Bangladesh joins hand with UNDP to benefit Bangladeshi women, girls for climate resilient solutions
Dhaka, July 7 (Xinhua/UNI) Bangladeshi Ministry of Women and Children Affairs has joined hands with the United Nations Development Programme (UNDP) to implement a six-year project benefiting almost 700,000 people mostly women and adolescent girls for climate resilient solutions.
The inception workshop of the project titled "Enhancing Adaptive Capacities of Coastal Communities, Especially Women, to Cope with Climate Change Induced Salinity" was held on Sunday in capital Dhaka.
According to a UNDP press release, the Bangladeshi Ministry of Women and Children Affairs provided 8 million US dollars for such a project, and Green Climate Fund (GCF), the world's largest multilateral fund for climate change action, provided the rest as a co-financer to plan, implement, and manage climate-resilient solutions.
Speaking as the chief guest at the inception workshop, Kamrun Nahar, Secretary to the Ministry of Women and Children Affairs said, "The project will make a paradigm-shift in the way women will be empowered as 'change-agents' to plan, implement, and manage climate-resilient solutions to safeguard livelihoods and lives and help us to become a middle-income country."
UNDP's Resident Representative, Sudipto Mukerjee, highlighting the Sustainable Development Goals said, "We are committed to leave no one behind in implementation of the Sustainable Development Goals by 2030 with the government and partners like GCF, and it cannot be achieved if the women remain ignored as they are more vulnerable to adverse impacts of climate change given the higher risks they face and bear greater burdens every single day."
According to the statement, the project will provide assistance to women and girls in two coastal districts - Satkhira and Khulna - to adopt resilient livelihoods, while ensuring reliable, safe drinking water through community-managed rainwater harvesting solutions.

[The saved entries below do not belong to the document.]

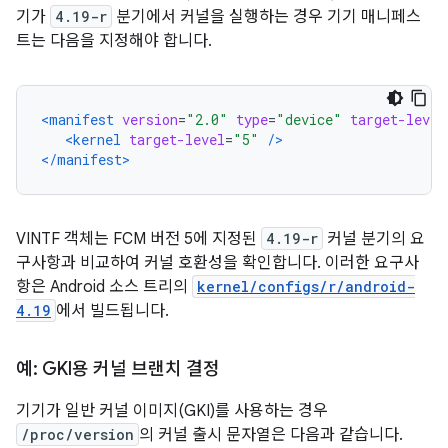
기가
4.19-r
분기에서 커널을 실행하는 경우 기기 매니페스
트는 다음을 지정해야 합니다.
<manifest
version
=
"2.0"
type
=
"device"
target-level
<kernel
target-level
=
"5"
/>
</manifest>
VINTF 객체는 FCM 버전 5에 지정된
4.19-r
커널 분기의 요
구사항과 비교하여 커널 호환성을 확인합니다. 이러한 요구사
항은 Android 소스 트리의
kernel/configs/r/android-
4.19
에서 빌드됩니다.
예: GKI용 커널 브랜치 결정
기기가 일반 커널 이미지(GKI)를 사용하는 경우
/proc/version
의 커널 출시 문자열은 다음과 같습니다.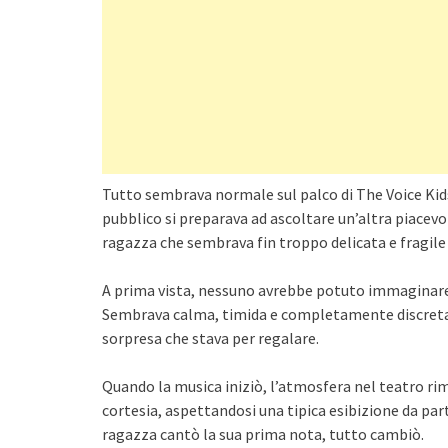
Tutto sembrava normale sul palco di The Voice Kids.
pubblico si preparava ad ascoltare un’altra piacevol
ragazza che sembrava fin troppo delicata e fragile
A prima vista, nessuno avrebbe potuto immaginare 
Sembrava calma, timida e completamente discreta. N
sorpresa che stava per regalare.
Quando la musica iniziò, l’atmosfera nel teatro rim
cortesia, aspettandosi una tipica esibizione da pa
ragazza cantò la sua prima nota, tutto cambiò.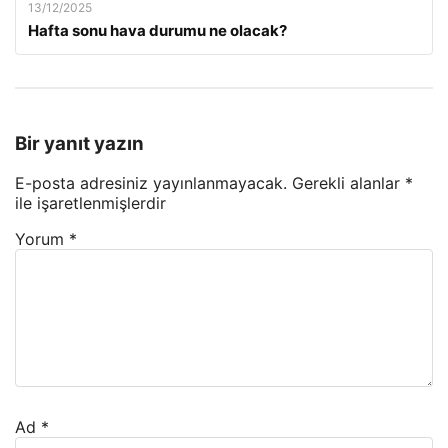
13/12/2025
Hafta sonu hava durumu ne olacak?
Bir yanıt yazın
E-posta adresiniz yayınlanmayacak.
Gerekli alanlar
*
ile işaretlenmişlerdir
Yorum
*
Ad
*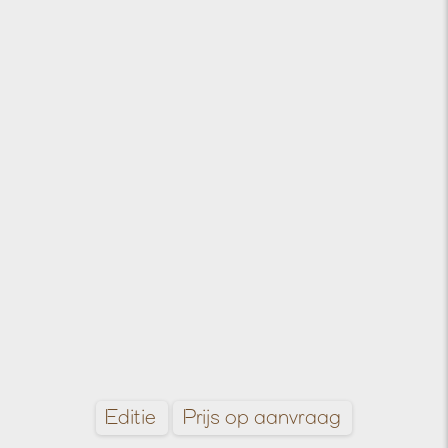
Alain Resnais, 1953)
Editie
Prijs op aanvraag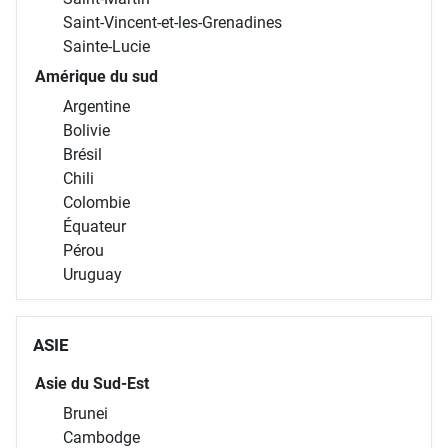
Panama
République dominicaine
Saint-Barthélemy
Saint-Martin
Saint-Vincent-et-les-Grenadines
Sainte-Lucie
Amérique du sud
Argentine
Bolivie
Brésil
Chili
Colombie
Équateur
Pérou
Uruguay
ASIE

It will also seek to strengthen the participation of women in last-mile dissemination of gender-responsive early warnings and continued monitoring and adaptation of livelihoods to evolving climate risks.
A key aspect of the project is the focuses on enhancing women's access to markets and finance. In addition to training in business development, the project will link women's producer groups to business via networking activities (including through Public-Private Initiative platforms to be established at local level) and will provide support to access credit from the financial sector.